I didn't know it as a child, but when I walked around the crowded Delhi market where more humanity was packed into one bazaar than was possible to imagine, the world I couldn't see was even more crowded. The air that I breathed contained voices, car noises, bird songs, radio waves, X-rays, cosmic rays, and an almost infinite array of subatomic particles. Endless realities lay all around me.

Every frequency in nature exists simultaneously, and yet we experience only what we see. It's natural to fear what we can't see, and since death snatches a person out of sight, we react to it with fear. I certainly wasn't immune to this. The death of a pet made me anxious and sad; the death of my grandfather, which happened suddenly in the middle of the night, was devastating. My younger brother kept running around the house crying, "Where is he? Where is he?" It would be years before I realized that the correct answer was "Here and everywhere."

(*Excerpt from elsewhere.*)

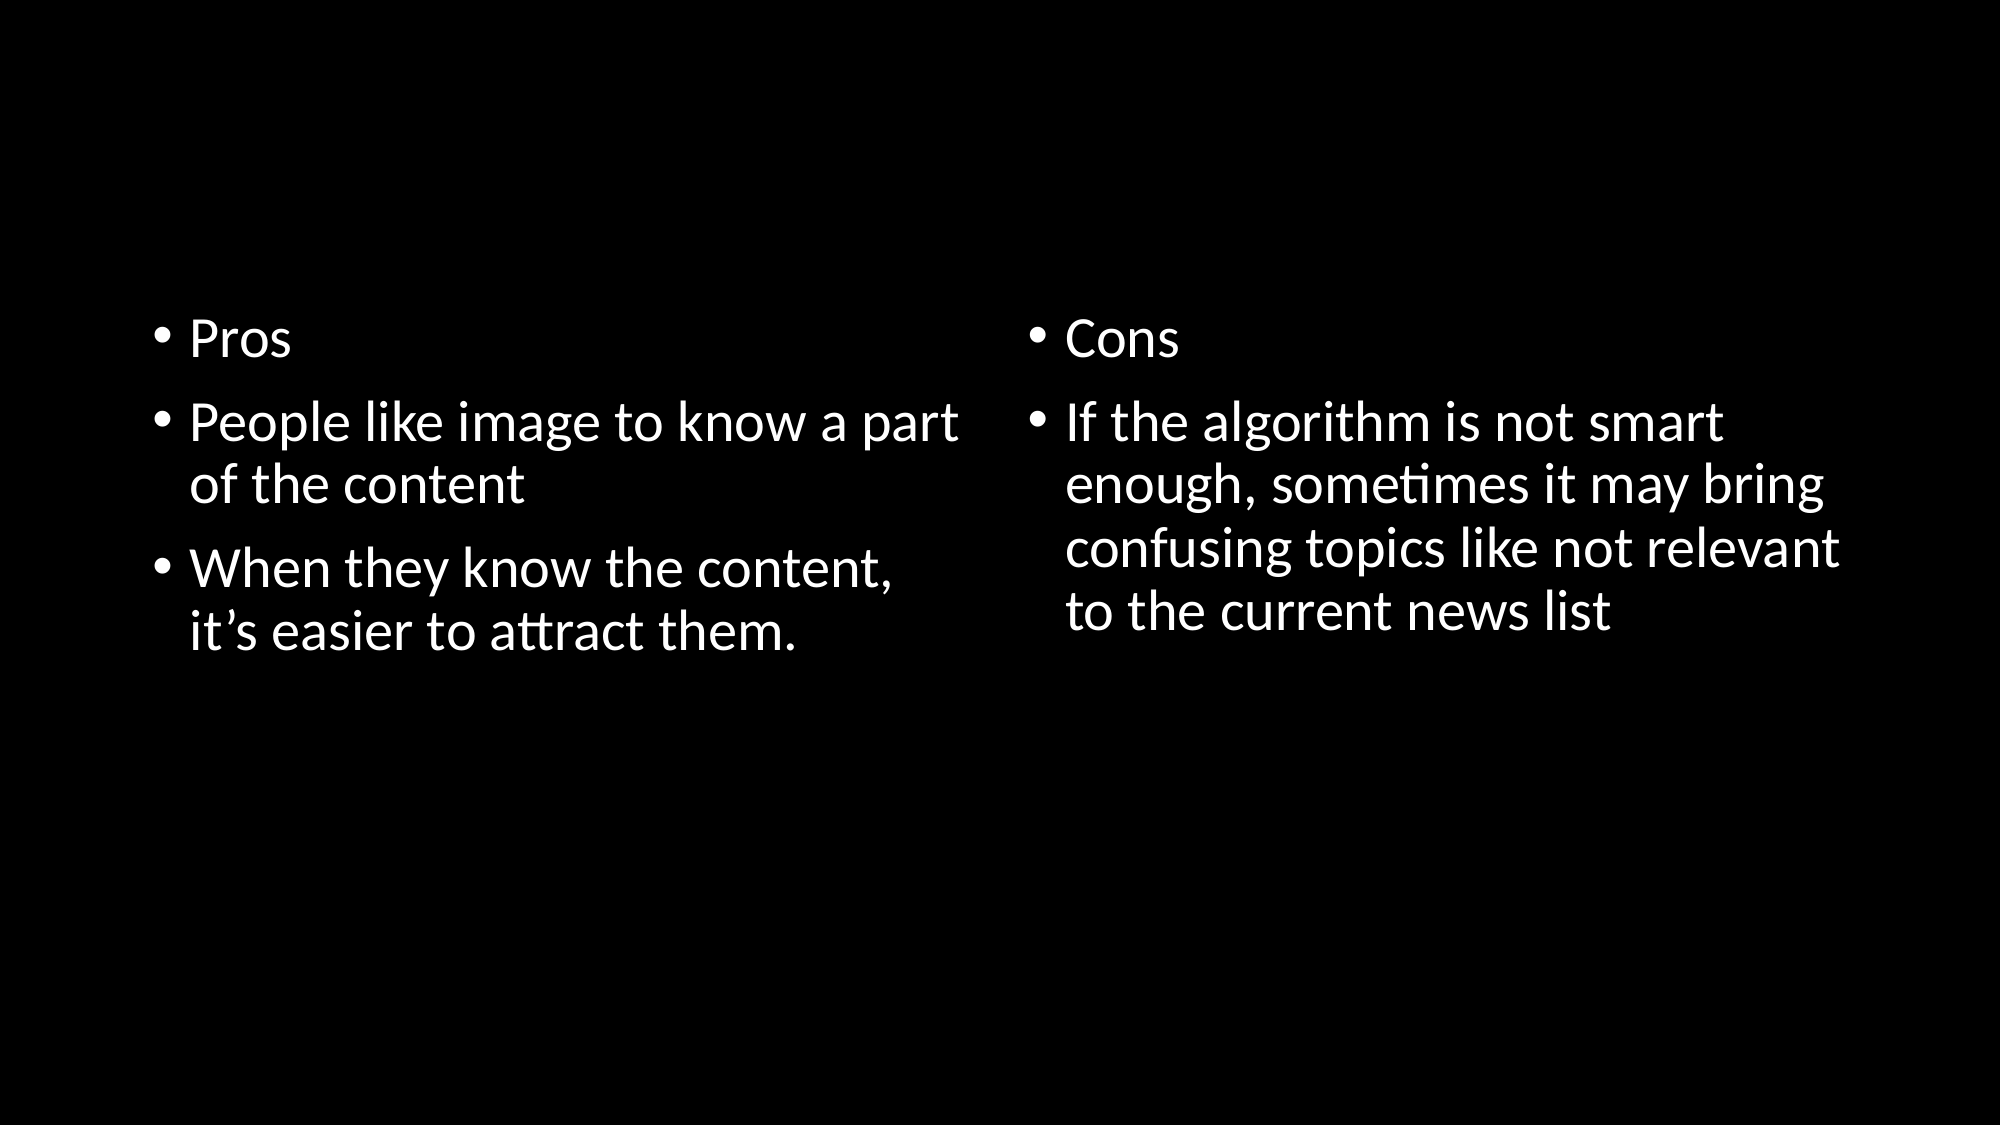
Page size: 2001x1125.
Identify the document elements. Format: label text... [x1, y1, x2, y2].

Different planes of existence represent different frequencies of consciousness. The world of physical matter is just one expression of a particular frequency. (Decades later, I was fascinated to read that according to physicists, there is a background hum to the universe that is so specific as to sound like the note B-flat, although it vibrates millions of times lower than human hearing.) In India a child would never hear such a complicated quasi-scientific idea, but we did hear about the five elements, or Mahabhutas: earth, water, fire, air, and space. These elements combined to form everything in existence, which sounds crude to someone versed in Western science, but it contained a valuable truth: All transformations come down to a few simple elements.